It's soon clear that what Spider remembers may or may not be true. When he watches his mother apply lipstick or swirl in a slip (asking Spider if he thinks his father will like it), it's hard to tell if she is consciously forcing him to acknowledge her sexuality. Is he appalled by her female flesh or enthralled or both? When his father brings a lewd, sluttish blonde home (also Richardson) and says she's the boy's new stepmom, we have no idea if this is fact or fiction, a real incident or some demented internalization of his parents' relationship.

Admittedly, the Freudian-fueled plot is skin deep. But it's presented with such daring intricacy, with such precise distress and nightmarish intelligence that everything in the movie comes to seem terrifyingly portentous. Cronenberg lets his grim tale out in drizzles and dabs. We're immersed in the movie's stark minimalism, dizzied by the long, slow camera glides that recall "The Long Day Closes" in their peeling wallpaper and hushed melancholy.

Cronenberg has made Spider a character out of Samuel Beckett (Fiennes even has the writer's shock of hair), placed him in a Harold Pinter play (with its chokes and pauses and drips of dialogue) and set the whole thing in an airless '50s-kitchen-sink landscape. This no-frills direction drenches us in images almost tactile in their anguish: Spider, sitting alone on a gray day, silhouetted against a desolate canal and mumble-singing "Silent Night" to himself.
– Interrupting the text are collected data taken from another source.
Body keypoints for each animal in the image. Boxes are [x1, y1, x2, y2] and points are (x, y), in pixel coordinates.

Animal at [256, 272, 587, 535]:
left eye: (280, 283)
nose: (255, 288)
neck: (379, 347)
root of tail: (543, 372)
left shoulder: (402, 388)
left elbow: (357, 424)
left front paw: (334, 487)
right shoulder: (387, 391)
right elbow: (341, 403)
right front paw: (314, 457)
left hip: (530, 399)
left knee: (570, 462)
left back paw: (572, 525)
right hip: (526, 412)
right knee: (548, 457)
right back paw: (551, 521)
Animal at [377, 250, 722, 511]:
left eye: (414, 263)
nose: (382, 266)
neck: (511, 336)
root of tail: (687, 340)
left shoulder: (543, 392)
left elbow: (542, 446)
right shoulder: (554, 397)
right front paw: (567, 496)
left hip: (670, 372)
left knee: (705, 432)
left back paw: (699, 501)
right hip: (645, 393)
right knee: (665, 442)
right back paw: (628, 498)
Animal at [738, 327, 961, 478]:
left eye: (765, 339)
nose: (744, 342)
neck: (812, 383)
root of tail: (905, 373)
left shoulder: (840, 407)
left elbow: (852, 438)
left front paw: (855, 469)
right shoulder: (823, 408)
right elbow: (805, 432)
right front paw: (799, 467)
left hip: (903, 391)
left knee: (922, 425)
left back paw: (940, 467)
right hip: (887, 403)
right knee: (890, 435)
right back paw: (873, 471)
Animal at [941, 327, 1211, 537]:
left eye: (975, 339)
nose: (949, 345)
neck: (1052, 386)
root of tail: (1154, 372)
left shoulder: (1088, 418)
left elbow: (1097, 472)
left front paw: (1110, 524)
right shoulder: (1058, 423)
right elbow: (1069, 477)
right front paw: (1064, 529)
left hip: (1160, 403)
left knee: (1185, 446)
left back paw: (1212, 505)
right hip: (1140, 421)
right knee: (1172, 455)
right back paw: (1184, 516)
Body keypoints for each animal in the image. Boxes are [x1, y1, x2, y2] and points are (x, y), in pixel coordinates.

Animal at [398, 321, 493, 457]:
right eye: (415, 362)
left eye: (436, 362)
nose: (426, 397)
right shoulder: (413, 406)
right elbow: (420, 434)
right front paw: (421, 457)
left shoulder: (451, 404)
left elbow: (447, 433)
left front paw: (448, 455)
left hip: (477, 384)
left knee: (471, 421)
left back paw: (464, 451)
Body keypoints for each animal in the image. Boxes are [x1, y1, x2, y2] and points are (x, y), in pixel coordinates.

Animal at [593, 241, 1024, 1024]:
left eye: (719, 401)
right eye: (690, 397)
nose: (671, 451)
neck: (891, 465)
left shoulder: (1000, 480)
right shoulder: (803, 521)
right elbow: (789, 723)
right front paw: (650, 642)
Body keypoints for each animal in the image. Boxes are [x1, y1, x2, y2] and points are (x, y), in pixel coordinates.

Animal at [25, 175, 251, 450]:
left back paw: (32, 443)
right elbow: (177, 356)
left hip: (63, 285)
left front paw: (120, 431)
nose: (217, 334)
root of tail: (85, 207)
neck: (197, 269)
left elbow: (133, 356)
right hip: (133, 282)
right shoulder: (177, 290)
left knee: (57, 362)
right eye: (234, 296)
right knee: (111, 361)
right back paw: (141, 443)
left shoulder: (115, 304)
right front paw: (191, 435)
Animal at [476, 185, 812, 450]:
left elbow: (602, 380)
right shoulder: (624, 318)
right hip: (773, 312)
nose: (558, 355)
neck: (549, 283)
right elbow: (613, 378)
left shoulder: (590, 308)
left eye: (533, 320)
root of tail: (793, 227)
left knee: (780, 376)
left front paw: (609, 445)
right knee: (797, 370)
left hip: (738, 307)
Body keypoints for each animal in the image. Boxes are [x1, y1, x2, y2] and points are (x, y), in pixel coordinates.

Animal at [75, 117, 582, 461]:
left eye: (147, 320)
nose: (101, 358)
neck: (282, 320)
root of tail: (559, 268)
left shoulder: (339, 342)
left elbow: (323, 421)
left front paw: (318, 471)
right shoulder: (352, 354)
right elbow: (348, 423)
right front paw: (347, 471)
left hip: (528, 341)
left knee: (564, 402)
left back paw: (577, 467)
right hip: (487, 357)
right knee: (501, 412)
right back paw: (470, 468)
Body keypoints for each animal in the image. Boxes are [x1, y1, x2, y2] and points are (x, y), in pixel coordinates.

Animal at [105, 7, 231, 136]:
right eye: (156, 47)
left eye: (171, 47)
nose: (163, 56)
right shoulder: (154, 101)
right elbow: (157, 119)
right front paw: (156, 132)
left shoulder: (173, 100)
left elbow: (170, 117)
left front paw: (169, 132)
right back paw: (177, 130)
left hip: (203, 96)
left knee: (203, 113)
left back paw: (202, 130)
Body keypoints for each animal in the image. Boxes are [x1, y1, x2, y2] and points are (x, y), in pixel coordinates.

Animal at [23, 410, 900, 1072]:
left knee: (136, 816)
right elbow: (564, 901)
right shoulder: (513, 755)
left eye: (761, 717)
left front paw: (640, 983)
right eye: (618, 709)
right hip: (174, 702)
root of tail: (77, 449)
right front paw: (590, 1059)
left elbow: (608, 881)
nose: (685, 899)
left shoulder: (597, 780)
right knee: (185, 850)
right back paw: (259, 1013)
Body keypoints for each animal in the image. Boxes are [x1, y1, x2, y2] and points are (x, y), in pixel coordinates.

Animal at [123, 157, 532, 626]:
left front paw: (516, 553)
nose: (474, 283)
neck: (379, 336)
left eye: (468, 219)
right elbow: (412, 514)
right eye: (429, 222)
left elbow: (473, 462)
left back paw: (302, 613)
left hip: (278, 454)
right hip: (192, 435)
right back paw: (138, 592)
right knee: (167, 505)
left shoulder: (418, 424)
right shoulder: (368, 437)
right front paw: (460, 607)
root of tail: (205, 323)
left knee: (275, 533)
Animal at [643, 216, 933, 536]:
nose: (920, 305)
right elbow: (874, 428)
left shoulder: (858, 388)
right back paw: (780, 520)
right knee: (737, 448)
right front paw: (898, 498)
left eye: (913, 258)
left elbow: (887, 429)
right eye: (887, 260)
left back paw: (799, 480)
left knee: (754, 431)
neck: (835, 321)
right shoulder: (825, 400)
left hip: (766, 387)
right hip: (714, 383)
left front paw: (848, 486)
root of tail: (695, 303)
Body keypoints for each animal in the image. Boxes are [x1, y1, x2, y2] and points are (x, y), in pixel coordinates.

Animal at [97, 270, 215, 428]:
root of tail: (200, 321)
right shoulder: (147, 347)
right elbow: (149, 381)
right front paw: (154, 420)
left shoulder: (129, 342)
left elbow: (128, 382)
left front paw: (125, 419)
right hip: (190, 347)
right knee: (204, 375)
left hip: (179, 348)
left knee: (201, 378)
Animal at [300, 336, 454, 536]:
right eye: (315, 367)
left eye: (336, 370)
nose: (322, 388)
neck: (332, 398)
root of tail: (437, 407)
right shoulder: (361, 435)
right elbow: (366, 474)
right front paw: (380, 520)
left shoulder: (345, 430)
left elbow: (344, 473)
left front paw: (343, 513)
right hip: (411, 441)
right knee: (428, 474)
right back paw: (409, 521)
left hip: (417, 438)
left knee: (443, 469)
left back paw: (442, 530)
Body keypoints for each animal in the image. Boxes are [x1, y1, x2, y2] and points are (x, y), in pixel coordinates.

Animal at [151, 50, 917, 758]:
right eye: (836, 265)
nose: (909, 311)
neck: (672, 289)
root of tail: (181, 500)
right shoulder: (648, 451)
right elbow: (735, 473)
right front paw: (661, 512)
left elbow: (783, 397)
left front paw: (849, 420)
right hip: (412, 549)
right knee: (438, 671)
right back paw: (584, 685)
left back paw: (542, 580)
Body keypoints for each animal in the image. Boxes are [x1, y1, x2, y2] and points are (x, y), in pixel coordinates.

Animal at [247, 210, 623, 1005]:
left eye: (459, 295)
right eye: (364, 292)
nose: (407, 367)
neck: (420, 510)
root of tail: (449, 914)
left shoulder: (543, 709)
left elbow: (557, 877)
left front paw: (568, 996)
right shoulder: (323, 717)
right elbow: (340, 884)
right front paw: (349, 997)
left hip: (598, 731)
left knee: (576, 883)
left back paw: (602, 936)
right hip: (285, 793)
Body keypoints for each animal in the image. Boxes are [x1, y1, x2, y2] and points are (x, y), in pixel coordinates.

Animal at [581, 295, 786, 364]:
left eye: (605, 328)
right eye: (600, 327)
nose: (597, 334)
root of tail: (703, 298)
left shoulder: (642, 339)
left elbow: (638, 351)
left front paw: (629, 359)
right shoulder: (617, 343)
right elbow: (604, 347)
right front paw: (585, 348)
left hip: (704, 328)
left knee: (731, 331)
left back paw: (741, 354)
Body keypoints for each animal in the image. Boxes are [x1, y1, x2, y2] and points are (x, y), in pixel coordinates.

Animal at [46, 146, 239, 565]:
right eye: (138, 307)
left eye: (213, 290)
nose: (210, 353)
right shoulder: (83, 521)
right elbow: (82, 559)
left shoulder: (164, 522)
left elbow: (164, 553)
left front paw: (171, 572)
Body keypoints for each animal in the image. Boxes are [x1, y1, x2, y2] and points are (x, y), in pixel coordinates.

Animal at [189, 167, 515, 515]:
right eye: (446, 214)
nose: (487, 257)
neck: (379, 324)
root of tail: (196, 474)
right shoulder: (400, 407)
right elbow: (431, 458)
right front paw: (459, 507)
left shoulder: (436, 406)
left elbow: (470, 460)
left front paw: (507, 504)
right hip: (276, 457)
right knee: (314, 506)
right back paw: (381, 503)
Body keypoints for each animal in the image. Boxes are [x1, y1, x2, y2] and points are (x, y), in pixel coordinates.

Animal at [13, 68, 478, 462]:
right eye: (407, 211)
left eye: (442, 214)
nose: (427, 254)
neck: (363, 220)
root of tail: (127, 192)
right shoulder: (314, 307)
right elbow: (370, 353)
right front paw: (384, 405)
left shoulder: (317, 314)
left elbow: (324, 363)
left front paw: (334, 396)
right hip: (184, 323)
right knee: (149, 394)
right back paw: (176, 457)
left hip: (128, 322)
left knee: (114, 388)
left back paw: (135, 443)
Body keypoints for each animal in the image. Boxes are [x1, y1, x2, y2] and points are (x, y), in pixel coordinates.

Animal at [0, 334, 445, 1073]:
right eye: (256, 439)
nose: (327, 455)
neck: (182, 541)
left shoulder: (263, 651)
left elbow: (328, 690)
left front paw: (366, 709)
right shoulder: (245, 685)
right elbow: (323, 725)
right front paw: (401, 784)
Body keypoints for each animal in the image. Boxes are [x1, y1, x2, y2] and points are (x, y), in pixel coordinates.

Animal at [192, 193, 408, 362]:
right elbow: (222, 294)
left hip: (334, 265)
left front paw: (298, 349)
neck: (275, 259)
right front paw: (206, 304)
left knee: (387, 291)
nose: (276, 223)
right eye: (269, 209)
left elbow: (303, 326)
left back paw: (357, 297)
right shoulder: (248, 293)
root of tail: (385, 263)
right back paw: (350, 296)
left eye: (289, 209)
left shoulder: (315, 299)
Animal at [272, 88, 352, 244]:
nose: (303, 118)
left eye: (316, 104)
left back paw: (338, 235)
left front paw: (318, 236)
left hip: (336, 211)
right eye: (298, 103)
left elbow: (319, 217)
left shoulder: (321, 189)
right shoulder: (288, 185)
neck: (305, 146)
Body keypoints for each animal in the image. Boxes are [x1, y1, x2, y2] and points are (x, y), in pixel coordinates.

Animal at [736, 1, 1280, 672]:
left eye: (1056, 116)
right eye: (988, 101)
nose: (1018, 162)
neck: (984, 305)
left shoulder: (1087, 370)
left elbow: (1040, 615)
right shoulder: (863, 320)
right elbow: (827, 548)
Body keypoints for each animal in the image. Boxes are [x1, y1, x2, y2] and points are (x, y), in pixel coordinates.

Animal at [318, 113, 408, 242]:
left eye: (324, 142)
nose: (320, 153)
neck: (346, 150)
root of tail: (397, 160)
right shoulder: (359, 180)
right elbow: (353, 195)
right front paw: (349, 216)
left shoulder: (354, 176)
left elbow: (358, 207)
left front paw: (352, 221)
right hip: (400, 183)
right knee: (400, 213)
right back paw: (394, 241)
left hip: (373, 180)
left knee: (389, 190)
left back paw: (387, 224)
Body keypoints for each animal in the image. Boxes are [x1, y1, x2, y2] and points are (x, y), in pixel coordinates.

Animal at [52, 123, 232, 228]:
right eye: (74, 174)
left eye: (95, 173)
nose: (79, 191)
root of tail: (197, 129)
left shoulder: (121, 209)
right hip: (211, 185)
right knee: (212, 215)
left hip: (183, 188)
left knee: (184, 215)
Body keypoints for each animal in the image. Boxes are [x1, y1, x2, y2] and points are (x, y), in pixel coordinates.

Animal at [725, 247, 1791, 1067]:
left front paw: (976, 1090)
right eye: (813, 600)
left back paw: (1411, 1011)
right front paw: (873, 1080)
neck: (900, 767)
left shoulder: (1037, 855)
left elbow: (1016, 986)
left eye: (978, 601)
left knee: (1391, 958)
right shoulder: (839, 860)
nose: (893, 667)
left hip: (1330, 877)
Fiennes gives a towering performance, an acute character study that masterfully conveys the immensity of this man's pain, terror and confusion. Breathing in small, shallow gasps, his haunted eyes fixed on some unknowable torment, Spider is a madman trapped -- hiding? -- in the cobwebs of his mind. Every day, he stops by a drab little cafe where he sits alone and slowly pours sugar in his coffee. Of all the things we see in this movie, this is the most heartbreaking. Does he enjoy this moment? Does the sugar give him pleasure?

That is the wrenching question at the center of this amazing film. Can a mind so lost and hurt and angry find comfort in anything? If his very memories betray him, can the present offer even an instant of happiness? We can only hope so, for the sake of the wretched little Spiders curled inside us all.